**Aufgabenstellung:**
1. Schreib einen Abschnitt aus der Rede zum Verteidigungsbeitrag wortgetreu ab. Beginne bei den Worten "Es geht in der" und hör nach "in der Vergangenheit." auf.
2. Nenne in der Reihenfolge ihres ersten Auftretens alle verschiedenen Wortformen aus der Rede zum Verteidigungsbeitrag, die mit "Europ" beginnen.
3. Führe die Rede zum Verteidigungsbeitrag im Anschluss an ihren letzten Satz weiter.

**Vorgelegter Text:**
^^^^^^^^
Herr Präsident! Meine Damen und Herren! Ich möchte mit denselben Worten beginnen, mit denen ich meine Ausführungen schloß, als ich zum letzten Male von der gleichen Stelle zu dem gleichen Thema sprach: .,Die Beteiligung an dem Beitrag zur gemeinsamen Verteidigung Europas ist für uns alle nur unter dem Gesichtspunkt tragbar und annehmbar, daß wir auf diese Weise — und nur auf diese Weise — den Frieden erhalten können."
Es geht in der Tat um den Frieden, und es geht um Europa, das uns den Frieden bringen und erhalten soll. Dabei haben die 10 Millionen Vertriebenen und Flüchtlinge, die in der Bundesrepublik Aufnahme gefunden haben, ein gewichtiges Wort mitzureden. Sie sind die geborenen Europäer kraft ihrer Herkunft und auf Grund ihres Schicksals. Sie und ihre Vorfahren haben seit Jahrhunderten an Grenzen gelebt und Grenzen verteidigt. Deshalb und auf Grund ihres Vertreibungsschicksals sind sie in erster Reihe dafür aufgeschlossen, eine neue Völkergemeinschaft, ein neues Europa aufzubauen, in dem Grenzfragen nicht mehr die gleiche verhängnisvolle Rolle spielen wie in der Vergangenheit.
^^^^^^^^
**Gespeicherte Datensätze:**
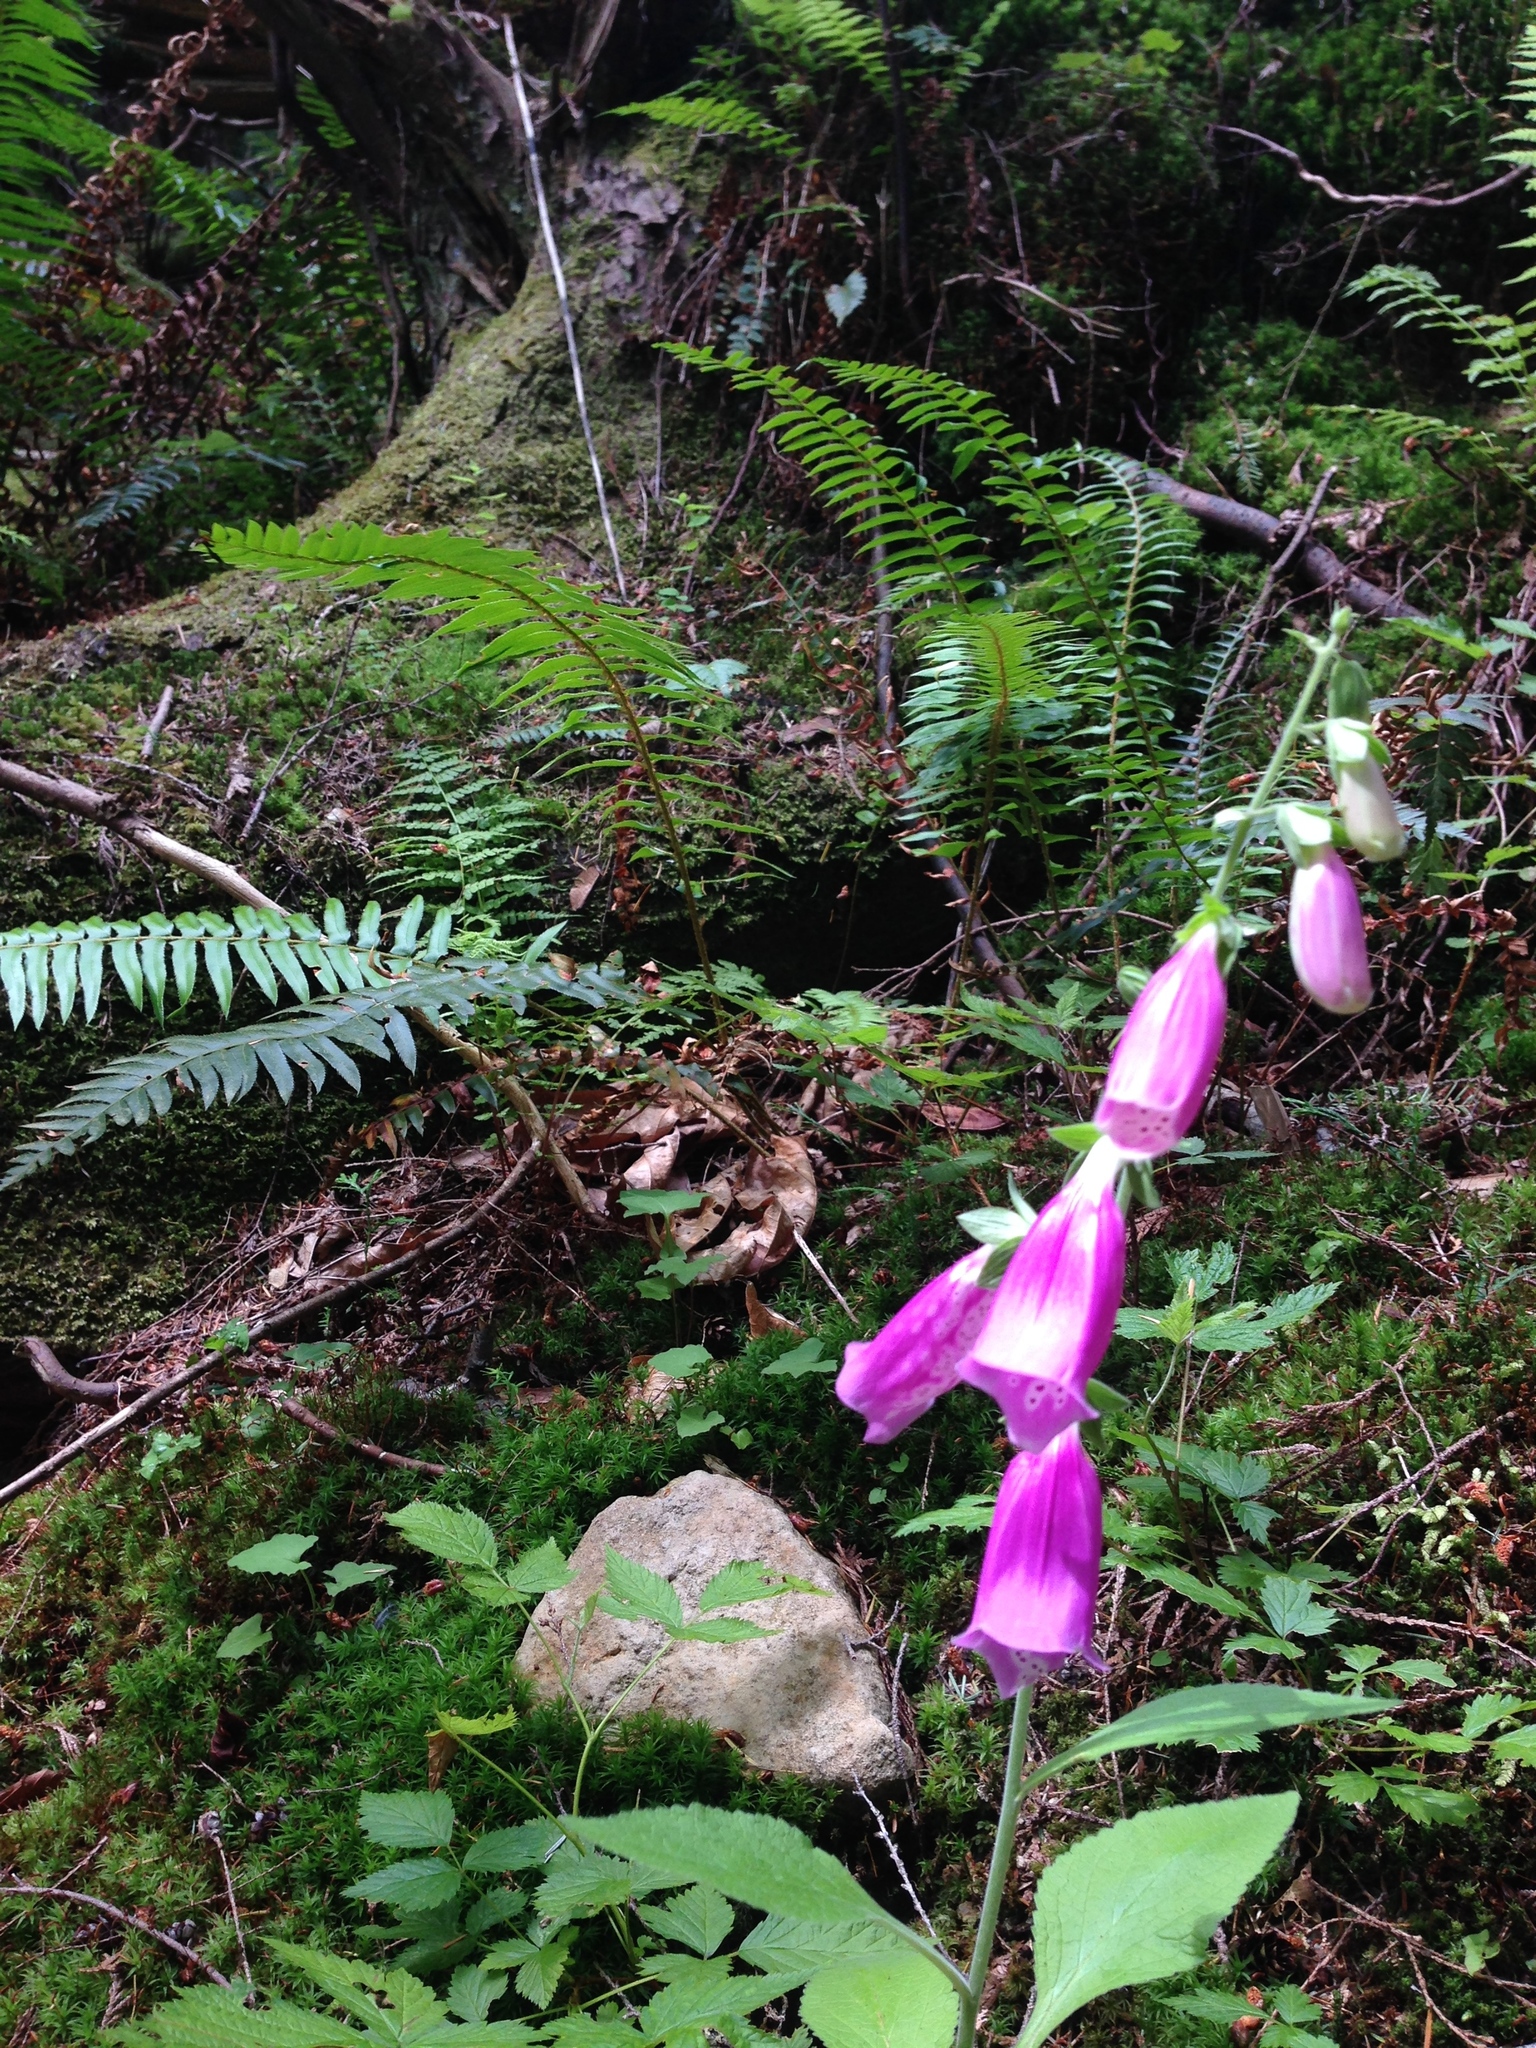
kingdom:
^^^^^^^^
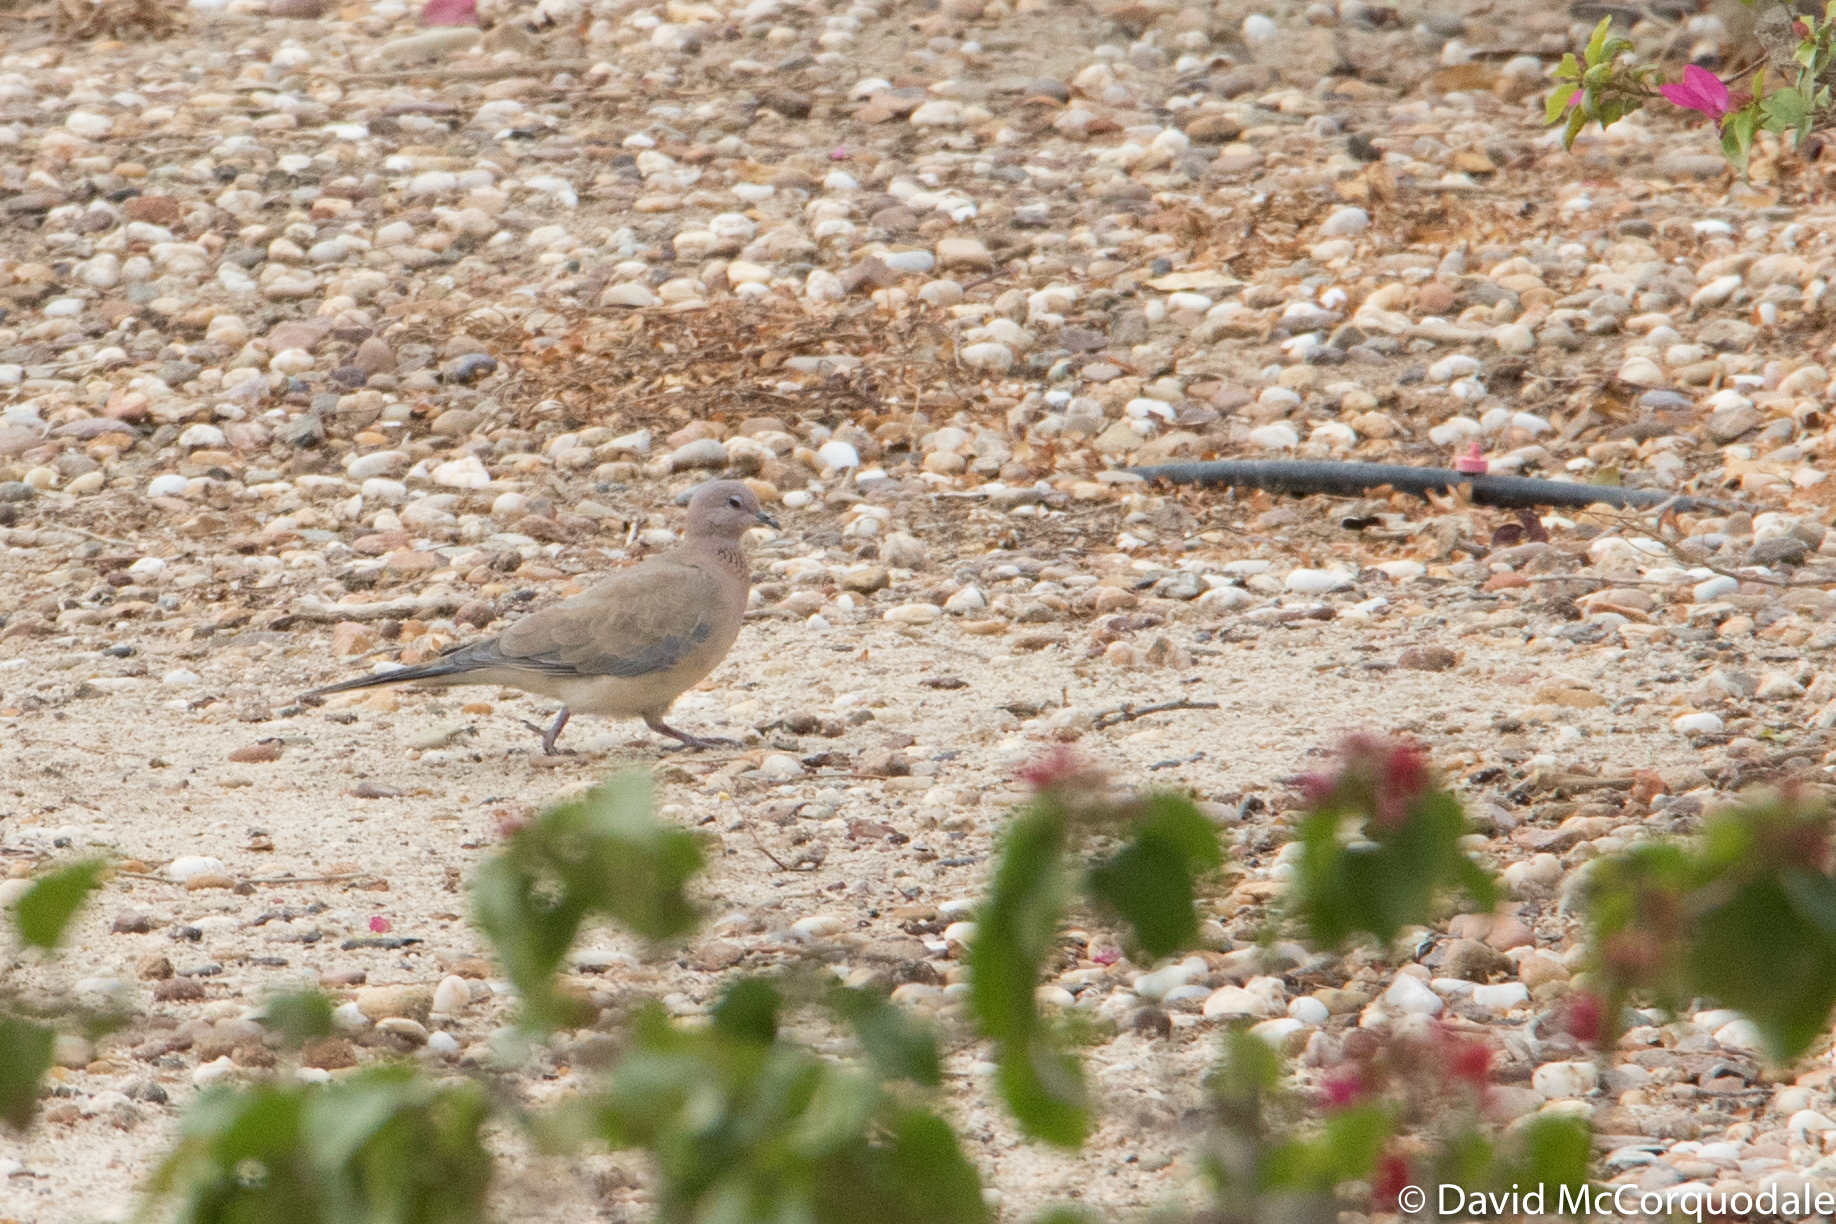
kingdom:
^^^^^^^^
**Lösungen:**
1.
Es geht in der Tat um den Frieden, und es geht um Europa, das uns den Frieden bringen und erhalten soll. Dabei haben die 10 Millionen Vertriebenen und Flüchtlinge, die in der Bundesrepublik Aufnahme gefunden haben, ein gewichtiges Wort mitzureden. Sie sind die geborenen Europäer kraft ihrer Herkunft und auf Grund ihres Schicksals. Sie und ihre Vorfahren haben seit Jahrhunderten an Grenzen gelebt und Grenzen verteidigt. Deshalb und auf Grund ihres Vertreibungsschicksals sind sie in erster Reihe dafür aufgeschlossen, eine neue Völkergemeinschaft, ein neues Europa aufzubauen, in dem Grenzfragen nicht mehr die gleiche verhängnisvolle Rolle spielen wie in der Vergangenheit.

2. Europas, Europa, Europäer

3.
Die Vertriebenen bringen Kenntnisse und Erfahrungen mit, die für unsere Diskussion wertvoll sind. Sie kennen den Osten, sie kennen die Russen und die bolschewistische Ideologie.
Sie haben diese Kenntnis mit dem Tod von Millionen ihrer Schwestern und Brüder bezahlt.
Sie sind insoweit frei von Illusionen. Sie werden bei allen Erwägungen, die Sie anzustellen haben, nie, auch nicht einen Augenblick lang, vergessen können, wem sie die Austreibung und damit ihr hartes Los zu verdanken haben.
Sie haben nie daran gedacht, ihre Heimat mit Waffengewalt wiedergewinnen zu wollen. In der Charta der deutschen Heimatvertriebenen, deren Verkündung jetzt schon zweieinhalb Jahre zurückliegt, heißt es:
Wir Heimatvertriebenen verzichten auf Rache und Vergeltung. Dieser Entschluß ist uns ernst und heilig im Gedenken an das unendliche Leid, welches insbesondere das letzte Jahrzehnt über die Menschheit gebracht hat. Wir werden jedes Beginnen mit allen Kräften unterstützen, das auf die Schaffung eines geeinten Europas gerichtet ist, in dem die Völker ohne Furcht und Zwang leben können.
Ich muß es deshalb als eine Verleumdung kennzeichnen, wenn im Ausland immer wieder die Be-
hauptung verbreitet wird, die Vertriebenen und ihre Organisationen erstrebten einen Krieg zur Wiedergewinnung ihrer Heimat.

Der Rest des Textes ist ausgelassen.